Directions >>
**a.** List the healthcare verticals for which the missed-calls article gives patient values.
**b.** Write the next part of the missed-calls article, picking up after its final sentence.

Reading passage >>
[Start of Attachment]
UK healthcare practices miss 30-40% of inbound calls, and 85% of those callers never ring back. For a busy dental practice, that adds up to £4,000-9,000 per month in lost revenue from patients who wanted to book but couldn't get through.
How many calls is your practice actually missing?
More than you think. BT Business data shows UK small businesses miss between 30% and 40% of incoming calls. If your practice gets 200 calls a month, that's 60 to 80 calls going unanswered.
It's not because your receptionist is bad at their job. It's because they're one person doing five things at once. They're checking someone in, confirming tomorrow's appointments, and processing a payment. The phone rings. They can't pick it up. It goes to voicemail.
This isn't a staffing failure. It's a capacity problem.
What does each missed call actually cost?
Each missed call represents a patient who was ready to book. The value depends on your vertical, but the numbers are consistent across UK healthcare:
- Dental: A new patient is worth £200-250 on a first visit (check-up, X-rays, hygiene). Over the first year, that rises to £450-800 including treatments.
- Aesthetics: A Botox consultation converts to £250-400 per session, with most clients rebooking every 3-4 months. First-year value: £600-1,200.
- Veterinary: An initial consultation runs £40-65, but a new client with a puppy or kitten spends £300-500 in the first year on vaccinations, neutering, and check-ups.
Pick the conservative end of those ranges. Multiply by the number of calls you're missing. For a dental practice missing 20 new patient calls a month, that's £4,000-5,000 in lost first-visit revenue alone. Factor in lifetime value and the number gets painful.
Why don't patients just call back?
Because they don't have to. A study by BrightLocal found that 85% of callers who can't reach a business will not try again. They'll Google the next option and book there instead. Your missed call is someone else's new patient.
This makes sense when you think about it. The person calling has a toothache, wants a consultation, or needs to book their dog in for vaccinations. They want the problem solved now. If you don't answer, they move on in seconds.
[End of Attachment]
Information >>
[Start of Attachment]
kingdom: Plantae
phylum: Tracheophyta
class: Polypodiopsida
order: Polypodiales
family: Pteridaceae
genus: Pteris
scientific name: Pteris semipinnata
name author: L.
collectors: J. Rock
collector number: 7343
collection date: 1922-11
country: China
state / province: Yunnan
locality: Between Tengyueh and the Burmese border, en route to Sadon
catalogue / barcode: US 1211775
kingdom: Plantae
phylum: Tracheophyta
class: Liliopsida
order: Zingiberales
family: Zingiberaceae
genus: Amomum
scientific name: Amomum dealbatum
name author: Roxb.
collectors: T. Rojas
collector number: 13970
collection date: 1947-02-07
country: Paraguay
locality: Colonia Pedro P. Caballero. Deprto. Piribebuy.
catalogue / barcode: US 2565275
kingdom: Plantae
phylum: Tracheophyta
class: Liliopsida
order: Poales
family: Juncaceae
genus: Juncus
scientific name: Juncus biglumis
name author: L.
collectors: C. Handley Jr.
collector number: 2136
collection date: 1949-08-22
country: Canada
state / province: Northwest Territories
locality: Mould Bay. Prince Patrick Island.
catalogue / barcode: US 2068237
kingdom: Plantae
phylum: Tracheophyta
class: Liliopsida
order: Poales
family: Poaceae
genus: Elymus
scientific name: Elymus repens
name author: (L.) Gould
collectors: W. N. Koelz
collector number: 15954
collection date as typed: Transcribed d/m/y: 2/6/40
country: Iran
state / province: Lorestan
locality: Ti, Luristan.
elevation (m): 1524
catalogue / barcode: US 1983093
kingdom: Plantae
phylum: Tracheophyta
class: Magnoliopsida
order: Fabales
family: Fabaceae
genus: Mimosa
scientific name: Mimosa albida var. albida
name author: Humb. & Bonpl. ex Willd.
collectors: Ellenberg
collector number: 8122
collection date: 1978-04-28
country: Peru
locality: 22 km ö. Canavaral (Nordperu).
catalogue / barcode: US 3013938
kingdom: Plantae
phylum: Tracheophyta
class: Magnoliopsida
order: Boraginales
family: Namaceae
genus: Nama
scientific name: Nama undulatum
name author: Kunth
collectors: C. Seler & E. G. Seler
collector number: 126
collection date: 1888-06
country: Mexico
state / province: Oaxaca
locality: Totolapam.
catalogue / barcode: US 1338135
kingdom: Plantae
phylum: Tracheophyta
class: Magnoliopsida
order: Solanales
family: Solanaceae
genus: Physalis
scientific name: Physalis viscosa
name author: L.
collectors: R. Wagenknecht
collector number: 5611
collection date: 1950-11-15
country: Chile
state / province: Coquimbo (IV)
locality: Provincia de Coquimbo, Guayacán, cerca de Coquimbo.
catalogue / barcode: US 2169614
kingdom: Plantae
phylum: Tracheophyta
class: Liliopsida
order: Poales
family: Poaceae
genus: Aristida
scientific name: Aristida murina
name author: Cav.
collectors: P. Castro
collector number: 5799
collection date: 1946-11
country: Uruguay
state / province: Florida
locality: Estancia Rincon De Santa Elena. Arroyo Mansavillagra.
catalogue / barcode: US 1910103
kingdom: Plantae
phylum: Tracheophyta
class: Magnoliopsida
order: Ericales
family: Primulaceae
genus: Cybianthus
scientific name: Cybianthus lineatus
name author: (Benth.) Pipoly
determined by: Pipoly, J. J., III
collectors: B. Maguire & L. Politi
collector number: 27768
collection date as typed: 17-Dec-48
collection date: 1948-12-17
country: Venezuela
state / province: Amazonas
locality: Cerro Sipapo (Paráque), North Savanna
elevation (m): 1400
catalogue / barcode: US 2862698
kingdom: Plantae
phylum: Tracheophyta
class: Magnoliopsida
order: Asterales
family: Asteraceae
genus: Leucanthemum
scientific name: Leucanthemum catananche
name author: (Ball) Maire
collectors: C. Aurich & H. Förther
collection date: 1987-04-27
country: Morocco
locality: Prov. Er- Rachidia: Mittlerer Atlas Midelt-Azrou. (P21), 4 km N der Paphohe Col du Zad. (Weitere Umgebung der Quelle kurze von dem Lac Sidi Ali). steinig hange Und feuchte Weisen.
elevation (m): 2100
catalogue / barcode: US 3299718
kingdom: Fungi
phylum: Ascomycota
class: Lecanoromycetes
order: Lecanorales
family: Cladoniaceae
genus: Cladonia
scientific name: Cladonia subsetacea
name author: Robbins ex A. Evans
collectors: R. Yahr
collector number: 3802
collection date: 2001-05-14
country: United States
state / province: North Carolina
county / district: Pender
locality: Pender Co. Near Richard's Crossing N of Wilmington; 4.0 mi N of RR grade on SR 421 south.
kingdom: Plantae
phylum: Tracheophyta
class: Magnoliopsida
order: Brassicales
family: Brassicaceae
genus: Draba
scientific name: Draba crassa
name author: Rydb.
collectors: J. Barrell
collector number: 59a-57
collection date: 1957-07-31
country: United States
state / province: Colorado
[End of Attachment]
Responses by item number >>
**a.** Dental, Aesthetics, Veterinary

**b.**
Even if you call them back an hour later, research from InsideSales shows that response time is everything. Calling back within 5 minutes makes you 21 times more likely to book the appointment. After 30 minutes? The odds drop off a cliff.
When are most calls being missed?
Three peak periods account for the majority of missed calls:
Monday mornings (8am-10am). People call first thing about the problem they've been sitting on all weekend. Your phone lines get slammed. One receptionist can handle one call at a time. Everyone else gets voicemail.
Lunch breaks (12pm-1:30pm). Your team takes a break. Your patients are also on their break, which is exactly when they have a moment to call. If nobody answers during this window, you're losing the people who are hardest to reach at any other time.
After 5pm and weekends. 67% of aesthetic consultation enquiries come outside business hours, according to Phorest salon software data. Veterinary emergencies obviously don't respect your opening hours. Even dental patients browse and call in the evening after work.
Can hiring more staff fix the problem?
Partly. A second receptionist costs £22,000-28,000 per year in salary, plus employer NI (13.8%), pension contributions, holiday cover, and training. That's roughly £28,000-35,000 total cost. And you still can't cover evenings or weekends without even more staff.
Outsourced answering services are cheaper at £200-500 per month, but they typically just take messages. They can't answer questions about your services, check your calendar, or book appointments. The caller still has to wait for a callback, and by then, they've often booked elsewhere.
The real question isn't whether to hire more people. It's whether you can afford to keep missing calls while you figure it out.
What's the actual solution?
The practices getting this right are using AI phone answering. An AI receptionist picks up every call instantly, answers questions about services and pricing, and books appointments directly into your calendar. It runs 24/7 and handles multiple calls at once.
At £549 per month, it costs less than two missed patients. For most practices, the return shows up in the first week.
If you're curious how it works for your specific practice type, take a look at Logara's AI Receptionist and see what answering every call could mean for your revenue.
Frequently Asked Questions
How many calls does the average healthcare practice miss?
Research from BT Business shows UK small businesses miss 30-40% of inbound calls. For healthcare practices with a single receptionist, the figure often lands closer to 35%, especially during peak hours like Monday mornings and lunch breaks.
Do patients call back if they reach voicemail?
85% of callers who reach voicemail will not call back. They search Google for the next available provider and book there instead. This means every missed call is very likely a permanently lost patient.
What is the average lifetime value of a healthcare patient in the UK?
It varies by vertical. A dental patient is worth roughly £450-800 in their first year. An aesthetics client averages £600-1,200 across treatments. A veterinary client with a healthy pet spends £200-400 annually, rising sharply for older animals needing ongoing care.